El letrado Rodolfo “Fito” Baqué (en representación de la letrada Elizabeth Cutaia , una de las diez personas investigadas por desviar la pesquisa) dialogó con Radionord desde el Escuadrón 48 de Corrientes donde se desarrolla el debate oral. Criticó que se juzgue en un mismo proceso a los imputados por la desaparición del menor y a quienes están acusados de desviar la investigación. Durante la entrevista, el defensor expresó sus serias dudas sobre la estrategia de la fiscalía y la conformación del juicio, asegurando que el proceso actual mezcla dos situaciones delictivas que debieron haberse tramitado por carriles independientes.
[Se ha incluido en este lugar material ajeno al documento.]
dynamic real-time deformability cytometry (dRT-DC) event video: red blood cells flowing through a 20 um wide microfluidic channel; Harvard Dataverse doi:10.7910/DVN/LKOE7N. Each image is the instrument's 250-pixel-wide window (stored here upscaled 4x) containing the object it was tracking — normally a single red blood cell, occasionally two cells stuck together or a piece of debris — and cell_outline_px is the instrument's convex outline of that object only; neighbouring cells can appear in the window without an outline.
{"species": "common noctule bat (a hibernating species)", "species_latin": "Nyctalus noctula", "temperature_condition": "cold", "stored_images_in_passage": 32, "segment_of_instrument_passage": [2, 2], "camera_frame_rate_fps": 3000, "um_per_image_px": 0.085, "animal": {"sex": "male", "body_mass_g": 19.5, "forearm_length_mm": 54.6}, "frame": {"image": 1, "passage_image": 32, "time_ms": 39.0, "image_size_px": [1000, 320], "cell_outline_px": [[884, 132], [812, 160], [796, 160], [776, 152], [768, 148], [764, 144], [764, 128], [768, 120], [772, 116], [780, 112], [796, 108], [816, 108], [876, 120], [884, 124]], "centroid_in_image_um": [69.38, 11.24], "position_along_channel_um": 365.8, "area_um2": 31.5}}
Para Baqué, unificar en un solo juicio a los acusados por la desaparición inicial del menor con aquellos sospechados de encubrimiento o desvío posterior atenta contra la agilidad y efectividad de la búsqueda.El letrado planteó que, para el beneficio y “la salud del juicio de Loan”, hubiese sido mucho más acertado realizar un proceso separado. “Uno para juzgar a quienes estaban al momento de la desaparición y otro para determinar quiénes intervinieron una vez que el menor ya había desaparecido”, explicó.
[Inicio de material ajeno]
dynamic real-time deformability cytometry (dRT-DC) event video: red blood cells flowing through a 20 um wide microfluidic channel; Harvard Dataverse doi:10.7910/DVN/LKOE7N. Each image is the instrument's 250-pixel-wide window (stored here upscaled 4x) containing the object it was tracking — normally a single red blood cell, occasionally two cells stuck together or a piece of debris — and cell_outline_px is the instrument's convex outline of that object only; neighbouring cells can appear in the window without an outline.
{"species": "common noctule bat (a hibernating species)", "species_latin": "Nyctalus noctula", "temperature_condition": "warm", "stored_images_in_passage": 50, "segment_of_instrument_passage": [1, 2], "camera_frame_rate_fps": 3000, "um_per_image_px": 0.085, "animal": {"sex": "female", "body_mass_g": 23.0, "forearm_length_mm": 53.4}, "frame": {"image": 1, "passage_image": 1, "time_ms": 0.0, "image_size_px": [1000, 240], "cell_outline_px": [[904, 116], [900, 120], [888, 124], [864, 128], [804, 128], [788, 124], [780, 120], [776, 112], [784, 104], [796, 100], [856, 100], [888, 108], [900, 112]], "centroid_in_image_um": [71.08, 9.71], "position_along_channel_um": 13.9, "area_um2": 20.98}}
“Creo que no fue una buena técnica judicial, pero el debate nos dará la razón si tuvieron razón en hacerlos todos juntos o separados”, sentenció respecto a la decisión de los tribunales.
“No estoy esperanzado en que aparezca un testimonio nuevo”
Al ser consultado sobre las expectativas de las audiencias y la comparecencia de los citados, el abogado fue tajante al advertirle a la sociedad que las declaraciones que se escucharán en el recinto ya constan en los expedientes previos. “Acá se van a decir cosas que ya se dijeron. No va a venir un testigo que no haya sido escuchado antes. El que buscó, va a decir que buscó; el que encontró el botín, va a tener que explicar cómo lo encontró, pero ya hubo declaraciones anteriores”, detalló Baqué.
Para el defensor de Cutaia, el único factor que verdaderamente podría quebrar el pacto de silencio o aportar un dato fehaciente no provendrá de los peritos ni de los rescatistas, sino de los propios participantes de la comida familiar: “Mi mayor esperanza es que, entre los que estuvieron en el almuerzo ese día, alguno se quiebre y pueda decir dónde está Loan”.